# Jonathon Brooks video blank making



## Jontello (Nov 28, 2019)

I just came across this video of Jonathon Brooks and some tips on blank making. Thought you all might enjoy and learn something from this. This is a man to be admired. 






jon


----------



## Dalecamino (Nov 28, 2019)

Cool! Everything I've asked Jonathon to make for me, has been exactly what I ordered. Sometimes even over the phone. 
He and his work are exceptional!


----------



## Charlie_W (Nov 28, 2019)

Yes, two thumbs up for Jonathan! 
He did some custom blanks for us a few years ago. I still have a number of Brooks Blanks waiting for me to get to them.


----------



## its_virgil (Nov 28, 2019)

Jonathan is an incredible craftsman, blank maker, custom pen maker but, most importantly, Jonathan is a great person.  But, the resins (urethane, epoxy, and polyester) he uses are not acrylics. Acrylic is a specific type of resin and we use the word acrylic incorrectly to mean any and all resins. Acrylic is not a generic term for all resins. i have had Jonathan make blanks for me and he always hits a home run. Enjoyed the video.
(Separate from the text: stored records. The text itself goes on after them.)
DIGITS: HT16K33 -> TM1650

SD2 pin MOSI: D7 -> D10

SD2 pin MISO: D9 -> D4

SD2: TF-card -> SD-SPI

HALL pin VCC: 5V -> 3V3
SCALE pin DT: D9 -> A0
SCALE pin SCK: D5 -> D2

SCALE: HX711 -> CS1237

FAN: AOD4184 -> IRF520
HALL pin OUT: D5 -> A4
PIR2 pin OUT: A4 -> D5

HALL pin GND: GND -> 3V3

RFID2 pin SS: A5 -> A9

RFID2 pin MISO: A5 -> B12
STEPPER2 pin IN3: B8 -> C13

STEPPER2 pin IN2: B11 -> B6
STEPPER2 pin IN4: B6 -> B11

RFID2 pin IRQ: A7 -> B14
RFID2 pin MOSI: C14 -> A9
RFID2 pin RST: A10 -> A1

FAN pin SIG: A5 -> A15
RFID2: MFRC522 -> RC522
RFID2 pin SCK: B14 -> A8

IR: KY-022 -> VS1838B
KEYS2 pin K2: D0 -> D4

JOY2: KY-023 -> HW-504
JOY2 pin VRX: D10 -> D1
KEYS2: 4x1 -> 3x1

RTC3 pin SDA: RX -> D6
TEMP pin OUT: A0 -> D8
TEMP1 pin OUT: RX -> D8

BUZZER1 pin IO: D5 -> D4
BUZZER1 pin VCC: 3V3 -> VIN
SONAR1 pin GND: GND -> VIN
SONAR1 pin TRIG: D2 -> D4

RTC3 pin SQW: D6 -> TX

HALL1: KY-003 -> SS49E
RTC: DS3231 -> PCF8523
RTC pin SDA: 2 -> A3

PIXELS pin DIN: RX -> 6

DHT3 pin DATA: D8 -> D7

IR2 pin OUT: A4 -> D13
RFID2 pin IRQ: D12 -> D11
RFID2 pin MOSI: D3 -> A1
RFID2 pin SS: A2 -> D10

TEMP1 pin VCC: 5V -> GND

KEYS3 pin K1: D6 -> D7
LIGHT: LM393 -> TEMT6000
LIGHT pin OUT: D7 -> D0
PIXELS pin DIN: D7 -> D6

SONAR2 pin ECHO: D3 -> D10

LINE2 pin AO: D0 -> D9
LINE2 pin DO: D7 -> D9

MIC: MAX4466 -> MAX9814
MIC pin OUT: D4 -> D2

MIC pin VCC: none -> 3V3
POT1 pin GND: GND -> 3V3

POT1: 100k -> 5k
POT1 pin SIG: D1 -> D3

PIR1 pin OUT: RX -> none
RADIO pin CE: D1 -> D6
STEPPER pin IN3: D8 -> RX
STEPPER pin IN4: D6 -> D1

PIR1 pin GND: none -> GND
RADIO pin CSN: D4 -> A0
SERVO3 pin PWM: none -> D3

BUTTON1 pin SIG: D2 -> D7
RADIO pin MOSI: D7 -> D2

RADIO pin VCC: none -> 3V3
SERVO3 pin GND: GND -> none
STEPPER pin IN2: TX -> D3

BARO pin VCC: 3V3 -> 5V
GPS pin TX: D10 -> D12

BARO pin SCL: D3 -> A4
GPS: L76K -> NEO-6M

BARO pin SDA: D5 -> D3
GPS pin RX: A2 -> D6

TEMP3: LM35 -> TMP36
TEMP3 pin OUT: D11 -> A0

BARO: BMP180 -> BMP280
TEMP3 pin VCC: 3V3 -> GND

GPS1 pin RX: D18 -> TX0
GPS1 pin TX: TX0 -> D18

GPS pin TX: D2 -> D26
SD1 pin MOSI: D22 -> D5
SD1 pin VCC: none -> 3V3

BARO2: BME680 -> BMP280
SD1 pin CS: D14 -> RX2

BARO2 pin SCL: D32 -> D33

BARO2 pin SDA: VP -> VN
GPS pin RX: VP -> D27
Thanks for sharing it.


----------



## magpens (Nov 28, 2019)

Very worthwhile watching this video ... even if you are never going to pour your own blanks.

Thanks for posting.


----------



## Gary Beasley (Nov 28, 2019)

Johnathan is a very creative and original person. I met him at a Ga. IAP meet and had lunch with him, like and admire him. He's always been very generous with his help for folks wanting to cast their own.


----------



## skiprat (Nov 29, 2019)

A wonderfully talented, yet humble man. 
Great video!!!


----------